Hence you want to eliminate the empty set from your collection first before using the axiom of choice on it. That is you want proceed in your proof with $U' = U - \{\emptyset\}$ instead or say something to the effect of "without loss of generality, assume that $U$ does not contain $\emptyset$; otherwise just replace $U$ with $U - \{\emptyset\}$".

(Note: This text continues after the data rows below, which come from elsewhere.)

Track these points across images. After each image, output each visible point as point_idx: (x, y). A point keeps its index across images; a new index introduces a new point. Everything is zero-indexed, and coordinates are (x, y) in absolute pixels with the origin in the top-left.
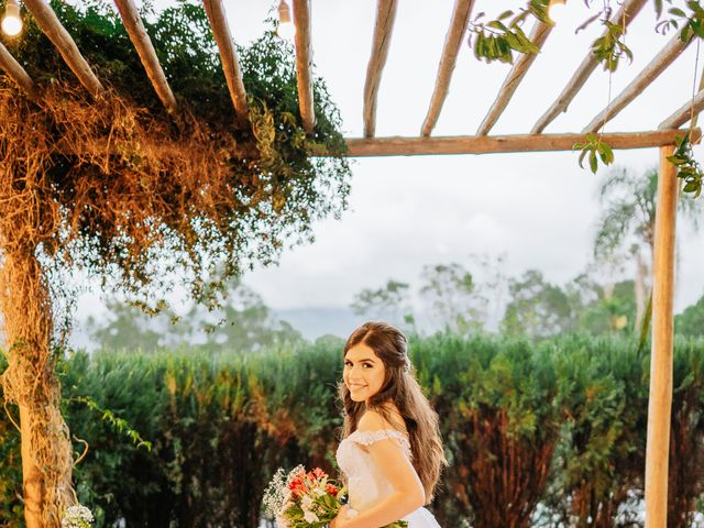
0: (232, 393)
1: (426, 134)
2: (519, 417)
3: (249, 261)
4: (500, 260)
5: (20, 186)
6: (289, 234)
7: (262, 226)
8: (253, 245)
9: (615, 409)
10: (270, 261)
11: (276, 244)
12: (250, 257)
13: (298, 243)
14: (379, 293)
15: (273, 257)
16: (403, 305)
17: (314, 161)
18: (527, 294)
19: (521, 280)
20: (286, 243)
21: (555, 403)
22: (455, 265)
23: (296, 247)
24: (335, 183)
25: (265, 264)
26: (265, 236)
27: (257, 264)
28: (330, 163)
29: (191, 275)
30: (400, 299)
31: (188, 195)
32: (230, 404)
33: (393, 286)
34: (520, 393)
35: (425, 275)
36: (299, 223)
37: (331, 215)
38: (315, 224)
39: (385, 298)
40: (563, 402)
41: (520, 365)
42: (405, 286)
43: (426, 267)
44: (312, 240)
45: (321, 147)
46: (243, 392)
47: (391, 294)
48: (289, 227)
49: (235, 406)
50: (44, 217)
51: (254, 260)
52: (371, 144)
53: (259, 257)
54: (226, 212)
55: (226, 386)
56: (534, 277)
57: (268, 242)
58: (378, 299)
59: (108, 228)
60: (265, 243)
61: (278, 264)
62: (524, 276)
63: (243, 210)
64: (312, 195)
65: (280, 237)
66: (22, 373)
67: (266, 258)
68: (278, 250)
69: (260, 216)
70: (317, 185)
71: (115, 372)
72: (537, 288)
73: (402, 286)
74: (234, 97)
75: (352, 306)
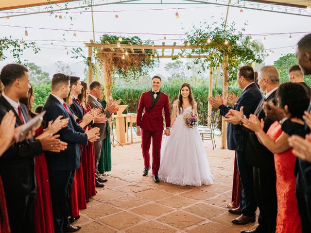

$\boxed{\textit{Secondly:}}$ this map you are defining from $C$ to $U$:

So $C = \{ x_n : x_n \in U_n\}$ so we can define a map $f$ from $C$ to $U$ by $f(x_n)=U_n$

may not be well-defined. For instance, if $x_{1,2} \in C$ were a common element of $U_1$ and $U_2$, then do you define $f(x_{1,2})$ as $U_1$ or $U_2$? And your hypotheses never mentioned that $U$ is a collection of disjoint subsets of $X$. Hence it is totally possible for $U_1$ and $U_2$ to have non-empty intersection.

The correct way to go about it is this. Simply define a map from $C$ to $\Bbb N$ directly like so (there is no need to map into $U$):

For each $x \in C$, certainly $x \in U_k$ for some $k \in \Bbb N$. So the set $C_x \subseteq \Bbb N$ of all $n \in \Bbb N$ such that $x \in U_n$ is non-empty (as $n = k$ is in there). Thus the well-ordering of $\Bbb N$ says that the least element of $C_x$ must exist; so we can define $f(x) = \min C_x \in \Bbb N$.

You can check that this gives an injective map from $C$ into $\Bbb N$ due to the uniqueness of minimums. And you can now conclude that $C$ is countable (where I am assuming finiteness is a possibility when I say "countable").